As it turns out - this is a known issue when I search the model online and no one has found a solution. So, we just have gotten used to it as a minor annoyance and inconvenience.
However, while we have come to be used to it, I am also embarrassed by it when we have friends over. Like if my car were to keep randomly backfiring while I was giving a friend a ride. They're my friends, they aren't judging me economically or in any way by the TV's annoying interstitial screen, but still... I hate it.
So, with some Christmas money burning a hole in my pocket, I have decided it's time we replace this TV.
But, now I am faced with a new growing frustration: finding a reliable & high quality dumb TV. That is, one which doesn't have its own Internet connection and report the hours I binge and threaten to show me even more ads. As it turns out, these are not prolific in the market.
It is the sad state of the world that TV companies have realized they can derive even more revenue by doing this. In my searches the only "dumb" TV I could find which fit my price range and size specs was from the "Sceptre" brand which is reviewed poorly online.
I could go to Craigslist or FB marketplace, but I fear scammers and buying a bad TV and having no recourse to recoup my money.
Ultimately, I have conceded defeat: finding a new dumb TV is a losing battle. I've accepted that we'll be getting some sort of smart TV, and that I'll simply not use its built in features and I'll leave it offline.
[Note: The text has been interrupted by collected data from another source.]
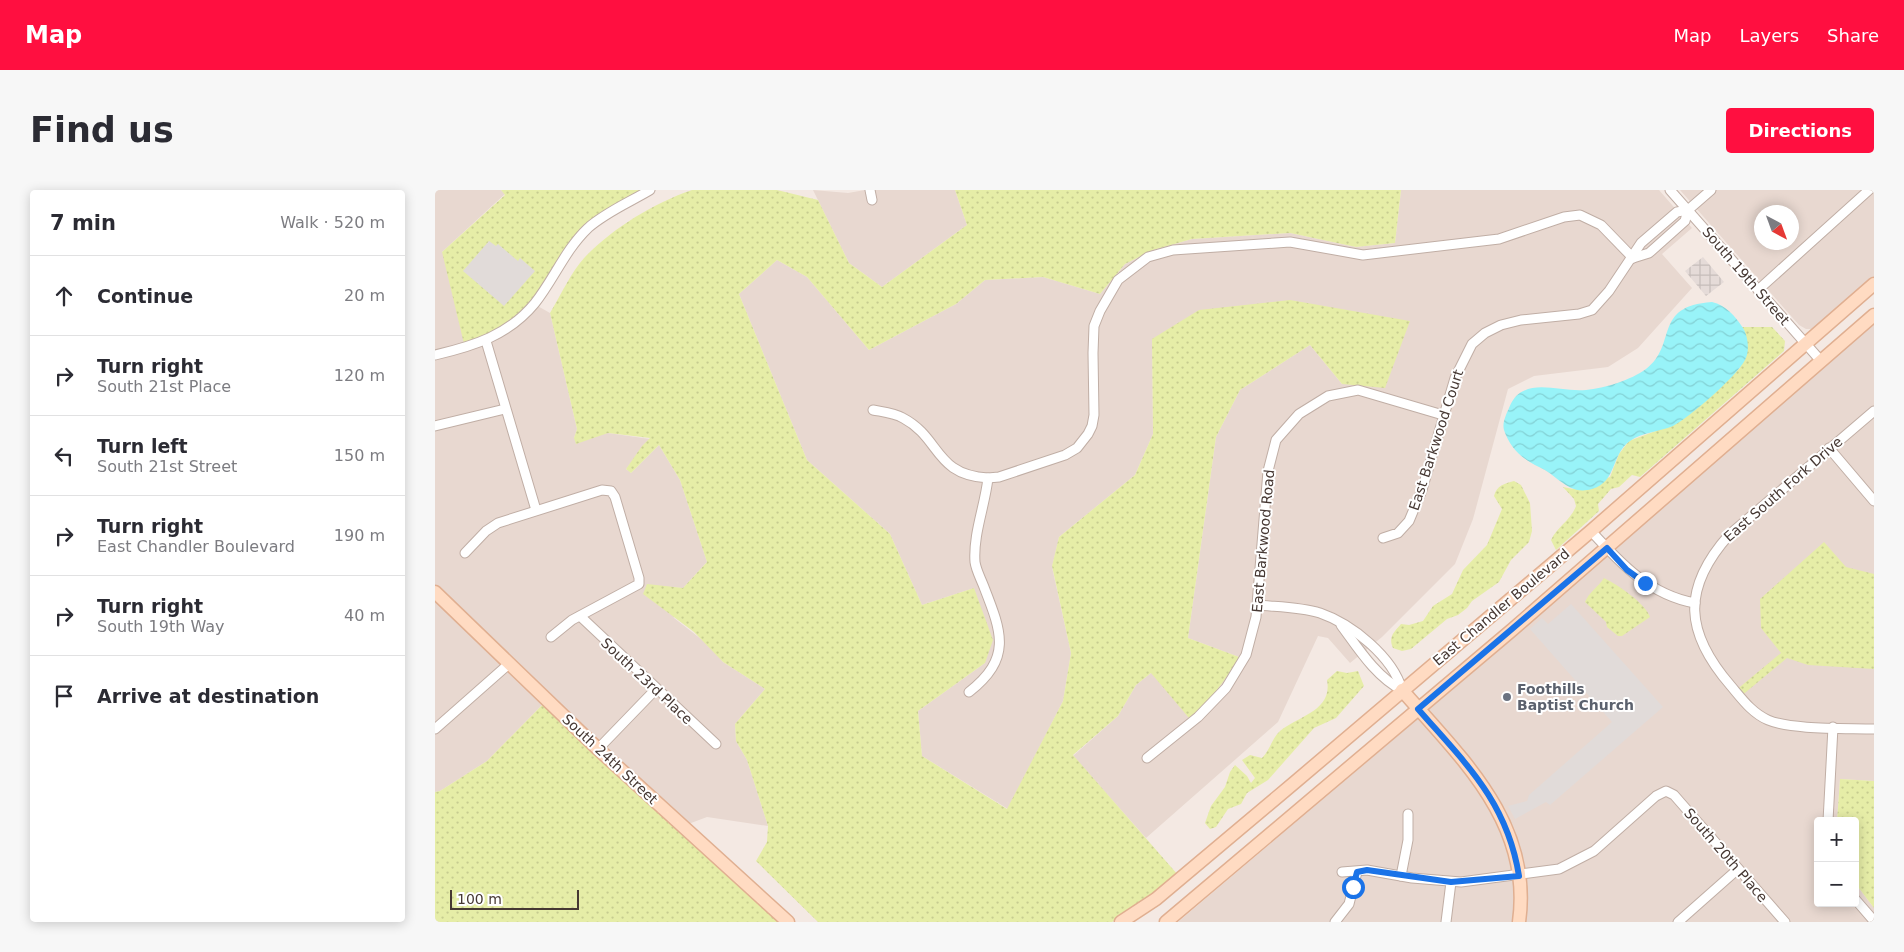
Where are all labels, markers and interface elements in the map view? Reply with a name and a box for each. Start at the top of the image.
text: Map [25,21,82,49]
text: Map [1673,25,1711,46]
text: Layers [1739,25,1799,46]
text: Share [1827,25,1879,46]
button: Directions [1726,108,1874,153]
text: Find us [30,110,174,150]
north arrow [1754,205,1799,250]
text: 7 min [50,211,116,235]
text: Walk · 520 m [280,213,385,232]
street label: South 19th Street [1699,224,1793,329]
icon: ahead [50,282,78,310]
text: Continue [97,285,193,307]
text: 20 m [344,286,385,305]
text: Turn right [97,355,203,377]
icon: right [50,362,78,390]
text: 120 m [334,366,385,385]
street label: East Barkwood Court [1406,367,1466,512]
text: South 21st Place [97,377,231,396]
street label: East South Fork Drive [1721,433,1845,545]
text: Turn left [97,435,188,457]
icon: left [50,442,78,470]
text: 150 m [334,446,385,465]
text: South 21st Street [97,457,237,476]
street label: East Barkwood Road [1249,469,1277,613]
text: Turn right [97,515,203,537]
icon: right [50,522,78,550]
text: 190 m [334,526,385,545]
text: East Chandler Boulevard [97,537,295,556]
street label: East Chandler Boulevard [1430,545,1572,669]
route end [1634,572,1657,595]
text: Turn right [97,595,203,617]
icon: right [50,602,78,630]
text: 40 m [344,606,385,625]
text: South 19th Way [97,617,225,636]
street label: South 23rd Place [598,635,696,727]
place label: Foothills Baptist Church [1517,681,1634,713]
icon: arrive [50,682,78,710]
text: Arrive at destination [97,685,319,707]
marker: Foothills Baptist Church [1501,691,1513,703]
street label: South 24th Street [559,711,661,808]
street label: South 20th Place [1681,805,1771,905]
map controls [1814,817,1859,907]
button: + [1814,817,1859,862]
button: − [1814,862,1859,907]
route start [1342,876,1365,899]
scale bar [450,887,579,910]
text: 100 m [457,891,502,907]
This ensures that it can't be fed new ads or share usage data, etc.
Or does it? I fear about the next step for these devices, which would be the now nearly omnipresent Xfinity wifi. What if the manufacturer has worked out a deal that it can always reliably connect to Xfinity regardless of whether I initiate it or not? The discussions I've seen online don't seem to have anyone confirming this sort of thing happening, but it isn't a major leap to guess that it could arrive one day.
I guess we'll cross that bridge when it arrives. But this is an area, like right to repair, I wish we'd get some real champions in Congress and the Senate to push legislation which protects consumers and pushes back on the corporations.